‘Good Potential’ for Ukraine? Poland’s New President Takes His Pitch to Trump

Washington insiders, like former US Ambassador to Warsaw, argue that today’s Trump-Nawrocki White House meeting offers a chance to unify a divided Polish leadership on a common goal of backing Kyiv.

WASHINGTON DC – Polish President Karol Nawrocki’s planned visit to the White House this afternoon is less a routine diplomatic exchange and more a public display of ideological alignment, cementing a political alliance that transcends the official foreign policy of his country.

Nawrocki, a right-wing nationalist who won the presidency in June with the backing of Donald Trump’s administration, arrives in Washington as Poland’s internal policy is in a state of open political warfare between the country’s president and the prime minister.

Divided Ally

The visit marks Nawrocki’s first foreign trip since taking office and is a potent signal of his intent to forge a parallel foreign policy more aligned with his conservative allies in Washington than with the pro-EU government led by Prime Minister Donald Tusk.

The rift is so public that Tusk’s foreign ministry provided a one-page briefing note for the visit, which Nawrocki’s spokesperson publicly derided as a “joke.”

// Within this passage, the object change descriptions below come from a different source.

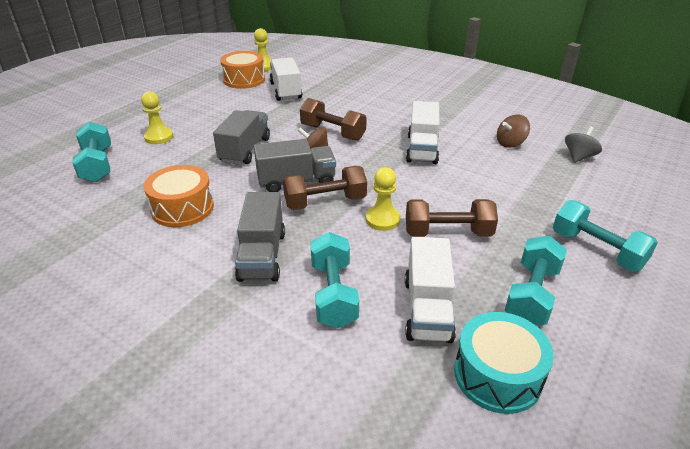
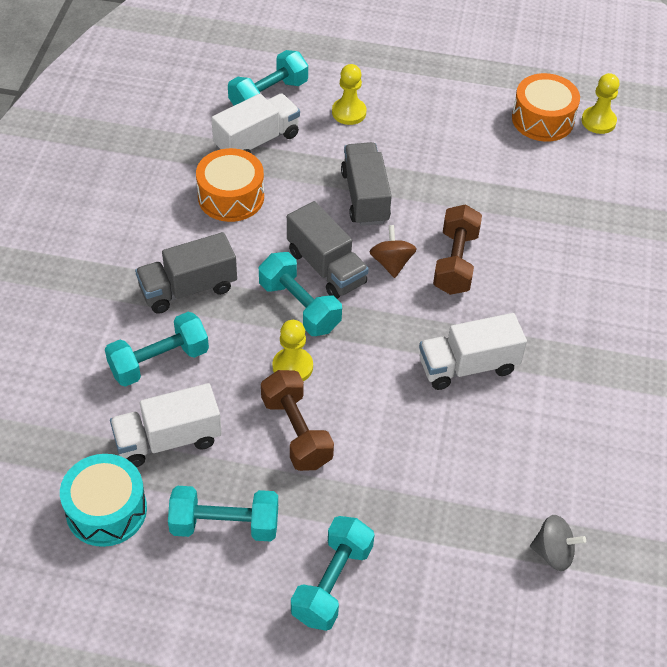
camera: 65 degrees right, 15 degrees up
(245, 150) = (365, 197): grey truck -> grey truck turned 90 degrees counterclockwise
(286, 91) = (538, 174): white truck -> white truck (256, 141)
(325, 202) = (299, 306): brown dumbbell -> turquoise dumbbell
(510, 143) = (545, 463): brown spinning top -> none

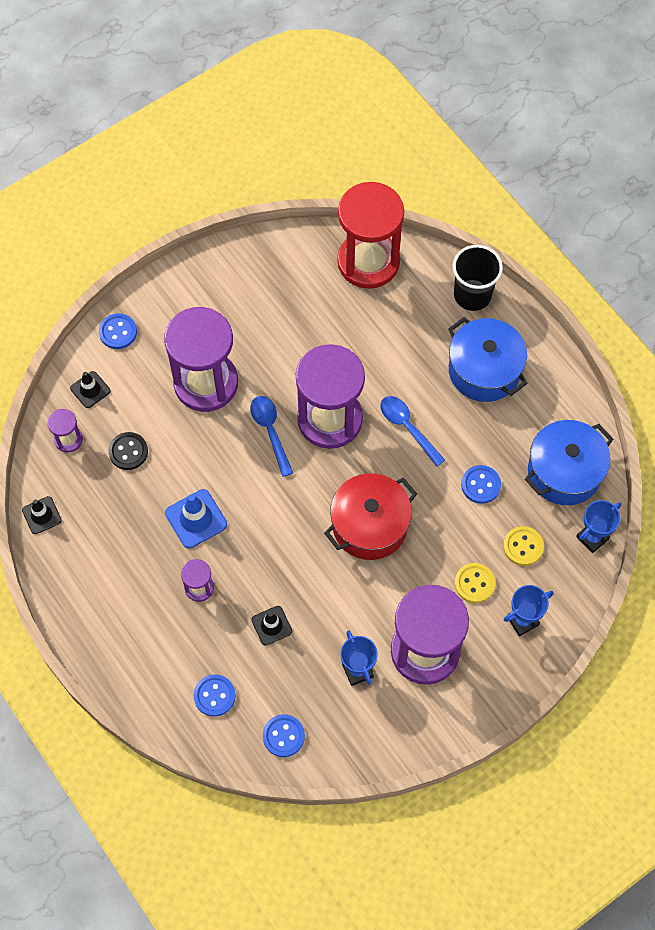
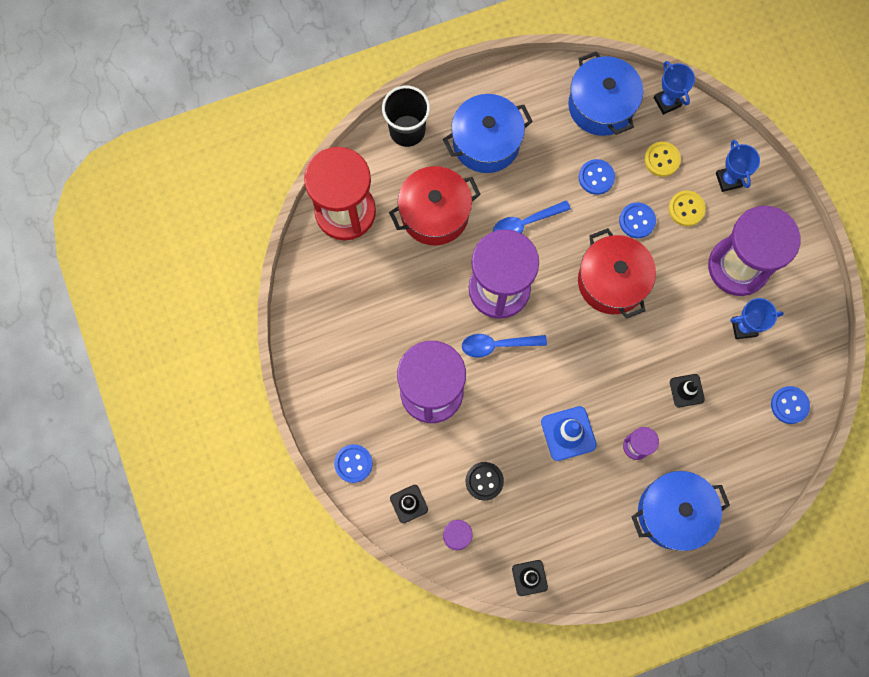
camera: 75 degrees left, 10 degrees up
(138, 639) = (673, 513): none -> blue pot
(214, 696) = (741, 456): blue button -> blue button (637, 221)
(391, 341) = (434, 214): none -> red pot

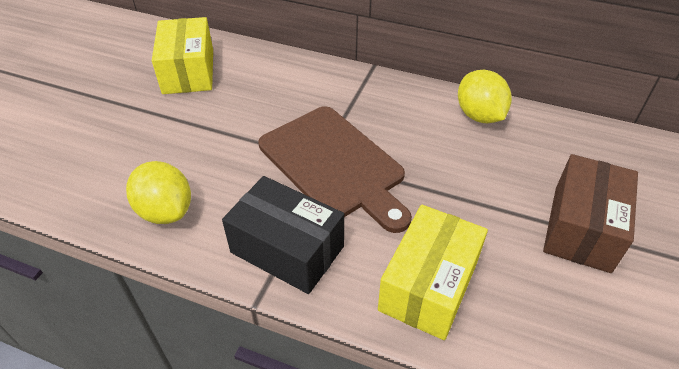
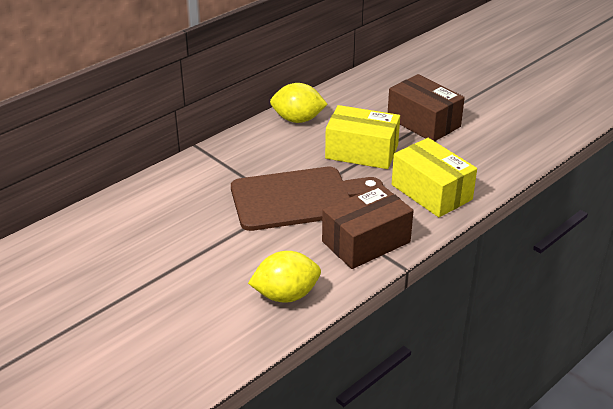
camera: 65 degrees left, 10 degrees down
(188, 71) = (102, 249): yellow box -> yellow box (361, 152)
(287, 249) = (366, 242): black box -> brown box

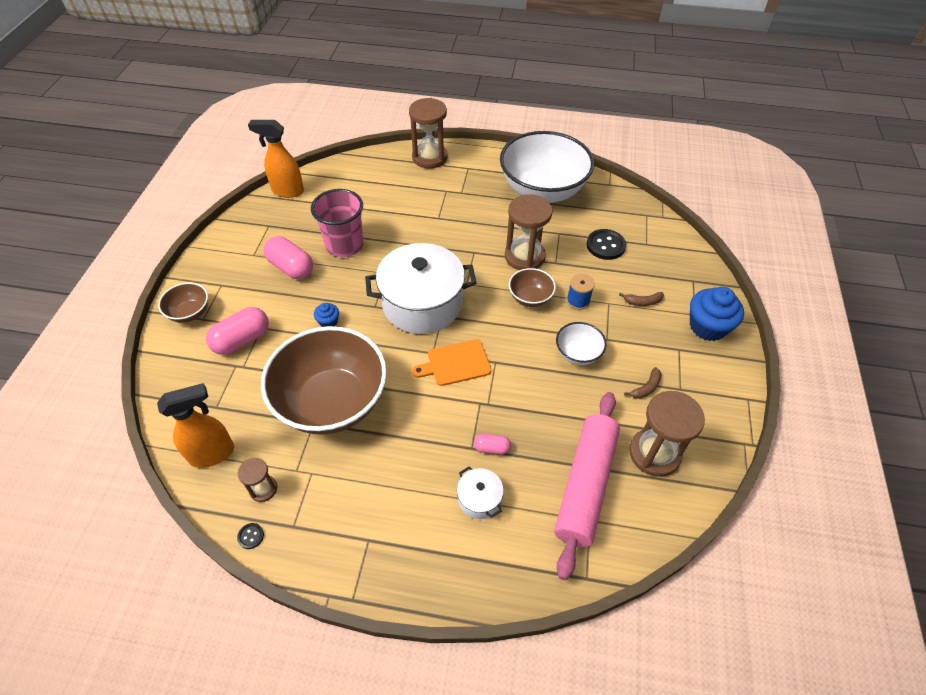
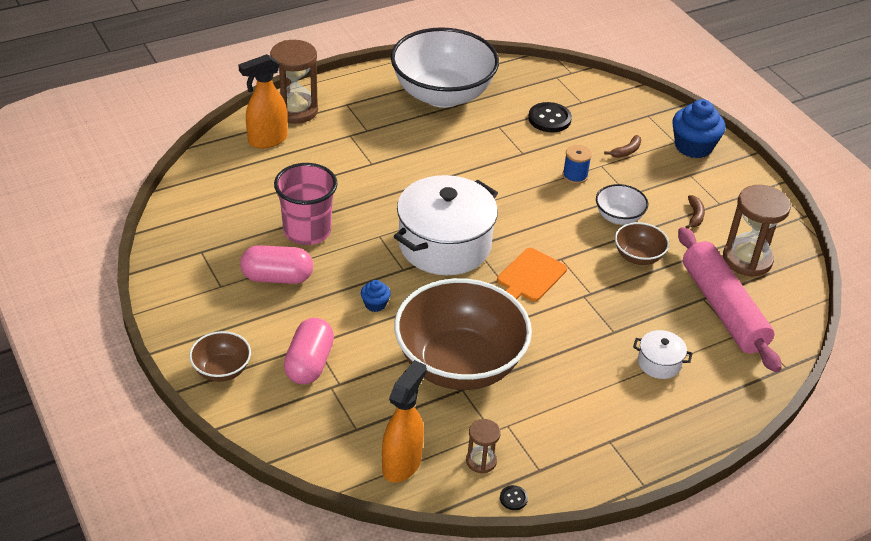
camera: 40 degrees left, 10 degrees down
(287, 191) = (179, 210): orange spray bottle -> orange spray bottle (267, 140)
(491, 448) = (629, 323): pink capsule -> none
(524, 256) = (490, 161): brown hourglass -> none
(530, 298) = (533, 193): brown bowl -> brown bowl (638, 257)

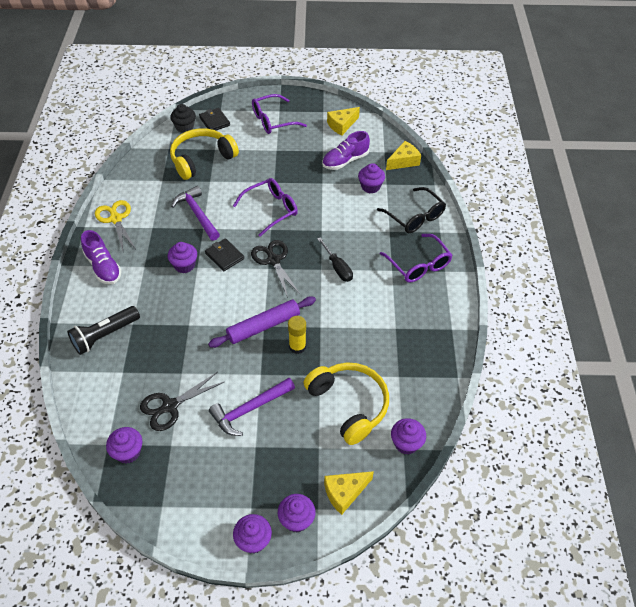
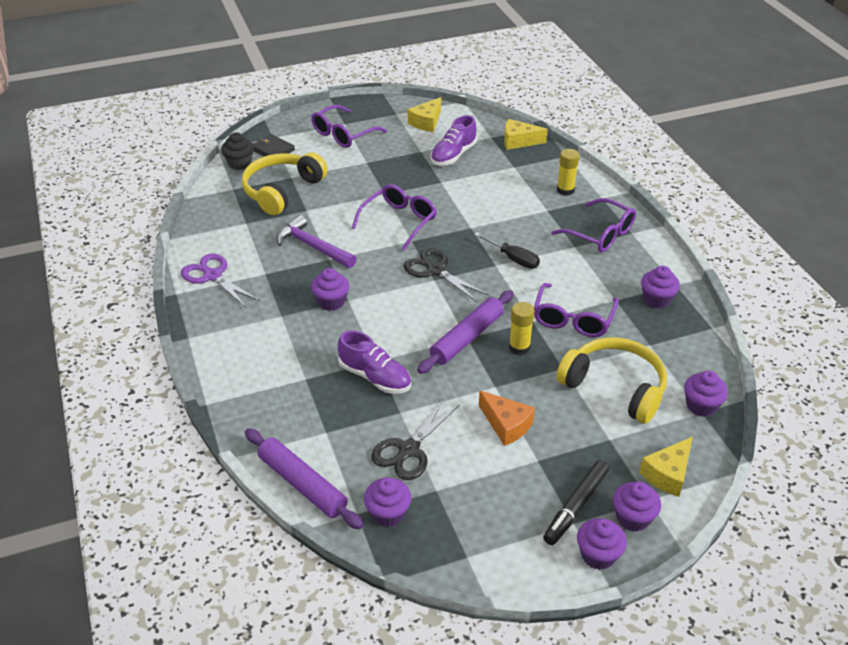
camera: 20 degrees left, 10 degrees down
(85, 408) = (302, 484): none -> purple rolling pin
(103, 267) = (229, 330): purple shoe -> purple shoe (375, 377)
(105, 335) = (278, 400): black flashlight -> none
(116, 219) = (212, 276): yellow scissors -> purple scissors
(224, 256) = (374, 280): black wallet -> none
(250, 409) = (506, 425): purple hammer -> orange cheese
(261, 494) = (576, 506): none -> black marker
(352, 334) = (573, 319): none -> purple glasses
(370, 187) = (498, 173): purple cupcake -> purple cupcake (657, 299)
(403, 161) = (518, 141): yellow cheese -> yellow cheese turned 120 degrees counterclockwise
(414, 217) = (565, 190): black glasses -> yellow glue stick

However, this political infighting masks a surprising level of agreement on the most pressing security issues, according to Daniel Fried, former US Ambassador to Ukraine and a distinguished fellow at the Atlantic Council.

“This is an odd feature of Polish politics that the President and the government seem to be at odds politically, while they in fact agree on key on major issues – that is, they both tend to be anti-Putin,” he told Kyiv Post on Tuesday.

Fried, who also served as the Assistant Secretary of State for European and Eurasian affairs, pointed to a strong statement of solidarity with Ukraine that Nawrocki issued on August 15. “They tend to be pro-NATO and pro-free world. They differ about the European Union.”

“Nawrocki is not anti-Ukrainian,” Fried emphasized, adding that the challenge is for the president and government to work together on the issues where they agree.

“Nawrocki is in a position to do, I think, a lot of good, because he has the political capital with the MAGA movement. He was seen as politically sympathetic, but unlike [Hungarian Prime Minister] Viktor Orban, he’s not on the wrong side of the issues,” the former Ambassador said.

The visit, Fried added, “has the potential to do a lot of good if Nawrocki is able to say, or does tell Trump that Ukraine’s survival as a free country is in everybody’s interests.”

As Nawrocki was not present at the White House summit with European leaders on August 18, Fried said, “now he has a chance to really work on behalf of some of the good things that larger meeting accomplished – which is to get President Trump in a position to back the European ‘Coalition of the Willing’ and back Ukrainian security.”

Ukraine Factor

Warsaw-based Elene Kintsurashvili, a program coordinator at the German Marshall Fund-East, believes that today’s visit is also an opportunity for Nawrocki to position Poland as a linchpin of European security.

She notes Nawrocki recently hosted Baltic and Nordic leaders in Warsaw, a move that reinforces the message that their collective security is inseparable from Ukraine’s. “European security simply cannot hold without Ukraine’s security being upheld” she told Kyiv Post.

However, Kintsurashvili cautions that Nawrocki’s message could be complicated by his recent actions, such as his veto of a bill that would have extended social benefits for Ukrainian refugees in Poland.

Despite this, she expects Nawrocki to present the official Warsaw position that “a secure Ukraine means a secure Poland (and region)” to his U.S. counterpart.

The parallel visits to Washington by both President Nawrocki and Polish Foreign Minister Radosław Sikorski also underscore the political complexity. Sikorski’s appearance with US Secretary of State Marco Rubio in Miami just ahead of the White House meeting was particularly notable, occurring with a delegation that will not include any government representatives.

In an interview with Kyiv Post, Sikorski struck a unified note despite the apparent divisions.

“We have a national consensus in Poland to resist Putin and help Ukraine win,” he stated. He added that his and Nawrocki’s visits demonstrate a common purpose, even with the political differences.

Fried echoed this, saying he hopes the message from both delegations “can be the same.”

He concluded that the visit “has a lot of potential to do good, and I hope it, and I hope they’re able to make that happen.”